◆ **PROBLEM TO SOLVE**
Reproduce every line of the listing below verbatim, from start to finish.

Per-instance keypoint listing:

══════

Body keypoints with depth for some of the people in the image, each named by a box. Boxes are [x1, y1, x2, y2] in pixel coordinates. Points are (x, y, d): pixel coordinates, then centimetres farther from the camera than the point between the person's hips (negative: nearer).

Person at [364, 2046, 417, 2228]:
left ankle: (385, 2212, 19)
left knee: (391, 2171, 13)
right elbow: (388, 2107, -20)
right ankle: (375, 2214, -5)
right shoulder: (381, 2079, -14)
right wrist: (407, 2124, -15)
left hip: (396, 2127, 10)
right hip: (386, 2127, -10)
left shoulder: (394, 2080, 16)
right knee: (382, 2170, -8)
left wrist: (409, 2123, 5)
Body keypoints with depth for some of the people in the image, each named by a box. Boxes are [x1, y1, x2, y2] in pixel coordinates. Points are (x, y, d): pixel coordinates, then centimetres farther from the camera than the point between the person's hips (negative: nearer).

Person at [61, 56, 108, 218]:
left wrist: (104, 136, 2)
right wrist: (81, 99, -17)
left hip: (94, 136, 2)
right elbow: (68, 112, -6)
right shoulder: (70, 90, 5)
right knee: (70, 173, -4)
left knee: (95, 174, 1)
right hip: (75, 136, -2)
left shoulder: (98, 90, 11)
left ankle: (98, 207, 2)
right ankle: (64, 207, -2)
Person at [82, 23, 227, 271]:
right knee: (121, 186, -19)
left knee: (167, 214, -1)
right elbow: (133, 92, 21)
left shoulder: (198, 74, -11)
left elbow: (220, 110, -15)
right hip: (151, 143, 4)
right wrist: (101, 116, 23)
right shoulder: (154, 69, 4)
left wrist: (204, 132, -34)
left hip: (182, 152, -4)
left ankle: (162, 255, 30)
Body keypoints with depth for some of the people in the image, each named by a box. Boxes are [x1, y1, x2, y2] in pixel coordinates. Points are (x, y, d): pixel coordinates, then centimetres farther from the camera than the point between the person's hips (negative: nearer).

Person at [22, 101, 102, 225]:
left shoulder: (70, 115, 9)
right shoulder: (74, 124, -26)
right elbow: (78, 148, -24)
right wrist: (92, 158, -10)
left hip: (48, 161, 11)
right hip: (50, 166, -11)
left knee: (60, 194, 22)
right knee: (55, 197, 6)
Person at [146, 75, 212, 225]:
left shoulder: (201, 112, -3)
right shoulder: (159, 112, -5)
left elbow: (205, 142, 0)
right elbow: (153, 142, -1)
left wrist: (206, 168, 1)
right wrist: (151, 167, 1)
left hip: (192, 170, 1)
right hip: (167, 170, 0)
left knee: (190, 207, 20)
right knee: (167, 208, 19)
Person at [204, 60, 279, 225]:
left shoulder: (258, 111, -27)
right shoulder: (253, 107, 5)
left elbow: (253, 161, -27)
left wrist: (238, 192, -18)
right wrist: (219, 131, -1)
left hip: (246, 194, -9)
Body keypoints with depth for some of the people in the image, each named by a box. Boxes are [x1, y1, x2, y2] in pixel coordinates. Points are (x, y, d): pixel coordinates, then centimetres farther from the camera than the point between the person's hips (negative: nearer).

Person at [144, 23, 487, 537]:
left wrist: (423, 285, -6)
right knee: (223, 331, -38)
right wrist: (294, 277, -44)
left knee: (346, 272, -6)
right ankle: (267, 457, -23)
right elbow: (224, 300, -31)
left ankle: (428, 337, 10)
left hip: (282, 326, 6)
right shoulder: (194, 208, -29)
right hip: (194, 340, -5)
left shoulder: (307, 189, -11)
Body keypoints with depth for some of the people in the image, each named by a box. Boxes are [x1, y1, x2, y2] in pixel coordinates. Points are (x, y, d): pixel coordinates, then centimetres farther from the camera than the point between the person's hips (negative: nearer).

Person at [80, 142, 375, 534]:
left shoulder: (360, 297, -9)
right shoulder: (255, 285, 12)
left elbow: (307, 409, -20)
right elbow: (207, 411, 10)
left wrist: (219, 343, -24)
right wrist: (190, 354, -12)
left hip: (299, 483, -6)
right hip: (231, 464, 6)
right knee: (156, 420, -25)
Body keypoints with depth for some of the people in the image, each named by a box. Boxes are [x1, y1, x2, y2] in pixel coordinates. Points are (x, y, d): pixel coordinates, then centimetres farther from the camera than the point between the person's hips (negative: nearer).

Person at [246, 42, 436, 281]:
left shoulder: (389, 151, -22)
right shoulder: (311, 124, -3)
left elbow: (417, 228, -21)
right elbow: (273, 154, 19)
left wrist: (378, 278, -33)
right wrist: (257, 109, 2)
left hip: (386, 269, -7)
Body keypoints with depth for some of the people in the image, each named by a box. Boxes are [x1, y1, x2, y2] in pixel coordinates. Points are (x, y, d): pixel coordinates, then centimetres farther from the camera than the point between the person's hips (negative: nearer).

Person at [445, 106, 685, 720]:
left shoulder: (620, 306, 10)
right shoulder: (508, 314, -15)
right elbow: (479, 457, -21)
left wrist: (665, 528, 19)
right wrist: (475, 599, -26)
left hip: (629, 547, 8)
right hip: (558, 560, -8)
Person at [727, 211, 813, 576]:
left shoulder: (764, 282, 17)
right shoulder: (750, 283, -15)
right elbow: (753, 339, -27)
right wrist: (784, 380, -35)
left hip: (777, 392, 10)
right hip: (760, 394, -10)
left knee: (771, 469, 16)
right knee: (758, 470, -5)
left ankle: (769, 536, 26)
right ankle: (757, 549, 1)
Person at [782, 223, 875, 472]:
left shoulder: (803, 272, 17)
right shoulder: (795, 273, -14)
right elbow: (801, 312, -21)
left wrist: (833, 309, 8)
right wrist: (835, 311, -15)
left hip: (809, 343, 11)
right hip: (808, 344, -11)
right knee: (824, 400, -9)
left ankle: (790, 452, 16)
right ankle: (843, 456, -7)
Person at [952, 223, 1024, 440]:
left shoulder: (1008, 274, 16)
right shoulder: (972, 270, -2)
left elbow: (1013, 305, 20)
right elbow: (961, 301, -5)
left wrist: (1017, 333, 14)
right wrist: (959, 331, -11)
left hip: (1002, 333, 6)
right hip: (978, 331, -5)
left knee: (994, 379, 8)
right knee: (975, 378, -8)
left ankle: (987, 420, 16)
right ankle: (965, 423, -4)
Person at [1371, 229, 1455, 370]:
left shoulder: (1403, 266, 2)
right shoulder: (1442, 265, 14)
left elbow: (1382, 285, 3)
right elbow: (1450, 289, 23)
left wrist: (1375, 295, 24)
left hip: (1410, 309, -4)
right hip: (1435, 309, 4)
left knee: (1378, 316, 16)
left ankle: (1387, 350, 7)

══════

◆ **OUTPUT**
Body keypoints with depth for some of the people in the image, each named by a box. Boxes are [x1, y1, x2, y2] in pixel coordinates. Points are (x, y, d): pixel coordinates, then centimetres farther from the camera than the point between the person's hips (negative: nearer).

Person at [364, 2046, 417, 2228]:
left ankle: (385, 2212, 19)
left knee: (391, 2171, 13)
right elbow: (388, 2107, -20)
right ankle: (375, 2214, -5)
right shoulder: (381, 2079, -14)
right wrist: (407, 2124, -15)
left hip: (396, 2127, 10)
right hip: (386, 2127, -10)
left shoulder: (394, 2080, 16)
right knee: (382, 2170, -8)
left wrist: (409, 2123, 5)
Body keypoints with depth for some of the people in the image, each named by a box. Boxes are [x1, y1, x2, y2] in pixel coordinates. Points are (x, y, d): pixel coordinates, then centimetres farther from the camera than the point between the person's hips (negative: nearer).

Person at [61, 56, 108, 218]:
left wrist: (104, 136, 2)
right wrist: (81, 99, -17)
left hip: (94, 136, 2)
right elbow: (68, 112, -6)
right shoulder: (70, 90, 5)
right knee: (70, 173, -4)
left knee: (95, 174, 1)
right hip: (75, 136, -2)
left shoulder: (98, 90, 11)
left ankle: (98, 207, 2)
right ankle: (64, 207, -2)
Person at [82, 23, 227, 271]:
right knee: (121, 186, -19)
left knee: (167, 214, -1)
right elbow: (133, 92, 21)
left shoulder: (198, 74, -11)
left elbow: (220, 110, -15)
right hip: (151, 143, 4)
right wrist: (101, 116, 23)
right shoulder: (154, 69, 4)
left wrist: (204, 132, -34)
left hip: (182, 152, -4)
left ankle: (162, 255, 30)
Body keypoints with depth for some of the people in the image, each named by a box. Boxes are [x1, y1, x2, y2] in pixel coordinates. Points are (x, y, d): pixel coordinates, then centimetres farther from the camera than the point between the person's hips (negative: nearer).

Person at [22, 101, 102, 225]:
left shoulder: (70, 115, 9)
right shoulder: (74, 124, -26)
right elbow: (78, 148, -24)
right wrist: (92, 158, -10)
left hip: (48, 161, 11)
right hip: (50, 166, -11)
left knee: (60, 194, 22)
right knee: (55, 197, 6)
Person at [146, 75, 212, 225]:
left shoulder: (201, 112, -3)
right shoulder: (159, 112, -5)
left elbow: (205, 142, 0)
right elbow: (153, 142, -1)
left wrist: (206, 168, 1)
right wrist: (151, 167, 1)
left hip: (192, 170, 1)
right hip: (167, 170, 0)
left knee: (190, 207, 20)
right knee: (167, 208, 19)
Person at [204, 60, 279, 225]:
left shoulder: (258, 111, -27)
right shoulder: (253, 107, 5)
left elbow: (253, 161, -27)
left wrist: (238, 192, -18)
right wrist: (219, 131, -1)
left hip: (246, 194, -9)
Body keypoints with depth for some of the people in the image, each named by a box. Boxes are [x1, y1, x2, y2] in pixel coordinates. Points are (x, y, d): pixel coordinates, then centimetres farther from the camera than the point between the person's hips (negative: nearer).

Person at [144, 23, 487, 537]:
left wrist: (423, 285, -6)
right knee: (223, 331, -38)
right wrist: (294, 277, -44)
left knee: (346, 272, -6)
right ankle: (267, 457, -23)
right elbow: (224, 300, -31)
left ankle: (428, 337, 10)
left hip: (282, 326, 6)
right shoulder: (194, 208, -29)
right hip: (194, 340, -5)
left shoulder: (307, 189, -11)
Body keypoints with depth for some of the people in the image, each named by a box. Boxes are [x1, y1, x2, y2] in pixel coordinates. Points are (x, y, d): pixel coordinates, then centimetres farther from the camera than the point between the person's hips (negative: nearer).

Person at [80, 142, 375, 534]:
left shoulder: (360, 297, -9)
right shoulder: (255, 285, 12)
left elbow: (307, 409, -20)
right elbow: (207, 411, 10)
left wrist: (219, 343, -24)
right wrist: (190, 354, -12)
left hip: (299, 483, -6)
right hip: (231, 464, 6)
right knee: (156, 420, -25)
Body keypoints with depth for some of the people in the image, each named by a box. Boxes are [x1, y1, x2, y2] in pixel coordinates. Points are (x, y, d): pixel coordinates, then centimetres farther from the camera than the point between the person's hips (negative: nearer).

Person at [246, 42, 436, 281]:
left shoulder: (389, 151, -22)
right shoulder: (311, 124, -3)
left elbow: (417, 228, -21)
right elbow: (273, 154, 19)
left wrist: (378, 278, -33)
right wrist: (257, 109, 2)
left hip: (386, 269, -7)
Body keypoints with depth for some of the people in the image, each named by a box. Boxes are [x1, y1, x2, y2] in pixel coordinates. Points are (x, y, d): pixel coordinates, then centimetres farther from the camera than the point between the person's hips (negative: nearer).

Person at [445, 106, 685, 720]:
left shoulder: (620, 306, 10)
right shoulder: (508, 314, -15)
right elbow: (479, 457, -21)
left wrist: (665, 528, 19)
right wrist: (475, 599, -26)
left hip: (629, 547, 8)
right hip: (558, 560, -8)
Person at [727, 211, 813, 576]:
left shoulder: (764, 282, 17)
right shoulder: (750, 283, -15)
right elbow: (753, 339, -27)
right wrist: (784, 380, -35)
left hip: (777, 392, 10)
right hip: (760, 394, -10)
left knee: (771, 469, 16)
right knee: (758, 470, -5)
left ankle: (769, 536, 26)
right ankle: (757, 549, 1)
Person at [782, 223, 875, 472]:
left shoulder: (803, 272, 17)
right shoulder: (795, 273, -14)
right elbow: (801, 312, -21)
left wrist: (833, 309, 8)
right wrist: (835, 311, -15)
left hip: (809, 343, 11)
right hip: (808, 344, -11)
right knee: (824, 400, -9)
left ankle: (790, 452, 16)
right ankle: (843, 456, -7)
Person at [952, 223, 1024, 440]:
left shoulder: (1008, 274, 16)
right shoulder: (972, 270, -2)
left elbow: (1013, 305, 20)
right elbow: (961, 301, -5)
left wrist: (1017, 333, 14)
right wrist: (959, 331, -11)
left hip: (1002, 333, 6)
right hip: (978, 331, -5)
left knee: (994, 379, 8)
right knee: (975, 378, -8)
left ankle: (987, 420, 16)
right ankle: (965, 423, -4)
Person at [1371, 229, 1455, 370]:
left shoulder: (1403, 266, 2)
right shoulder: (1442, 265, 14)
left elbow: (1382, 285, 3)
right elbow: (1450, 289, 23)
left wrist: (1375, 295, 24)
left hip: (1410, 309, -4)
right hip: (1435, 309, 4)
left knee: (1378, 316, 16)
left ankle: (1387, 350, 7)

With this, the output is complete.